(Lens distortion parameter data)
-- -- --
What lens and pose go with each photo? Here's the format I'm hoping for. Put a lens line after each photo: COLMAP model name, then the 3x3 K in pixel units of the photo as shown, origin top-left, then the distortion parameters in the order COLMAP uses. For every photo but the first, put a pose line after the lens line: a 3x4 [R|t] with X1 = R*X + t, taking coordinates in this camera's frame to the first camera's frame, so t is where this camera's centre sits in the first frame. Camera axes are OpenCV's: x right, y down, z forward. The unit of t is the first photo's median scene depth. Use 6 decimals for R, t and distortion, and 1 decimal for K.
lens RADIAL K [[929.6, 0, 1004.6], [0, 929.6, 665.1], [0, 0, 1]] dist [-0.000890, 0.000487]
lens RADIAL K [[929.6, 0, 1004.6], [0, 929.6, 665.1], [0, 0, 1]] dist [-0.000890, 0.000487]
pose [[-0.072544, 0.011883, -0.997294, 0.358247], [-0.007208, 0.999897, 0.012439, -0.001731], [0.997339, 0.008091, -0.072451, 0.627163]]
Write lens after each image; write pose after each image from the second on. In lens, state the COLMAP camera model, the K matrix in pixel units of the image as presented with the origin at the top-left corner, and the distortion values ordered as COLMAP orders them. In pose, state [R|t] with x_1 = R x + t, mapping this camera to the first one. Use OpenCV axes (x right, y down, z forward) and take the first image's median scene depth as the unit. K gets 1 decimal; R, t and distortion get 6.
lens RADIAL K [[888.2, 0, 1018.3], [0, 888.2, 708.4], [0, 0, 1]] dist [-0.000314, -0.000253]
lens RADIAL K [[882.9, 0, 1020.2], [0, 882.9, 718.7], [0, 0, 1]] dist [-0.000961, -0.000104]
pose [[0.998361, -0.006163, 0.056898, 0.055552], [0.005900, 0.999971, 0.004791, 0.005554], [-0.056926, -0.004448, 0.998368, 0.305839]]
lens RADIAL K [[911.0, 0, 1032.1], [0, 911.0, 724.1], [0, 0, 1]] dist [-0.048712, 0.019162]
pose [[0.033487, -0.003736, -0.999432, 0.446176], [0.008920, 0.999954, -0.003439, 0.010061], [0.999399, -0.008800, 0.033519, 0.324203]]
-- -- --
### Task statement:
Reproduce every entry above word for word, with no changes.

### Result for this exercise:
What lens and pose go with each photo? Here's the format I'm hoping for. Put a lens line after each photo: COLMAP model name, then the 3x3 K in pixel units of the photo as shown, origin top-left, then the distortion parameters in the order COLMAP uses. For every photo but the first, put a pose line after the lens line: a 3x4 [R|t] with X1 = R*X + t, taking coordinates in this camera's frame to the first camera's frame, so t is where this camera's centre sits in the first frame. Camera axes are OpenCV's: x right, y down, z forward. The unit of t is the first photo's median scene depth. Use 6 decimals for R, t and distortion, and 1 decimal for K.
lens RADIAL K [[929.6, 0, 1004.6], [0, 929.6, 665.1], [0, 0, 1]] dist [-0.000890, 0.000487]
lens RADIAL K [[929.6, 0, 1004.6], [0, 929.6, 665.1], [0, 0, 1]] dist [-0.000890, 0.000487]
pose [[-0.072544, 0.011883, -0.997294, 0.358247], [-0.007208, 0.999897, 0.012439, -0.001731], [0.997339, 0.008091, -0.072451, 0.627163]]
Write lens after each image; write pose after each image from the second on. In lens, state the COLMAP camera model, the K matrix in pixel units of the image as presented with the origin at the top-left corner, and the distortion values ordered as COLMAP orders them. In pose, state [R|t] with x_1 = R x + t, mapping this camera to the first one. Use OpenCV axes (x right, y down, z forward) and take the first image's median scene depth as the unit. K gets 1 decimal; R, t and distortion get 6.
lens RADIAL K [[888.2, 0, 1018.3], [0, 888.2, 708.4], [0, 0, 1]] dist [-0.000314, -0.000253]
lens RADIAL K [[882.9, 0, 1020.2], [0, 882.9, 718.7], [0, 0, 1]] dist [-0.000961, -0.000104]
pose [[0.998361, -0.006163, 0.056898, 0.055552], [0.005900, 0.999971, 0.004791, 0.005554], [-0.056926, -0.004448, 0.998368, 0.305839]]
lens RADIAL K [[911.0, 0, 1032.1], [0, 911.0, 724.1], [0, 0, 1]] dist [-0.048712, 0.019162]
pose [[0.033487, -0.003736, -0.999432, 0.446176], [0.008920, 0.999954, -0.003439, 0.010061], [0.999399, -0.008800, 0.033519, 0.324203]]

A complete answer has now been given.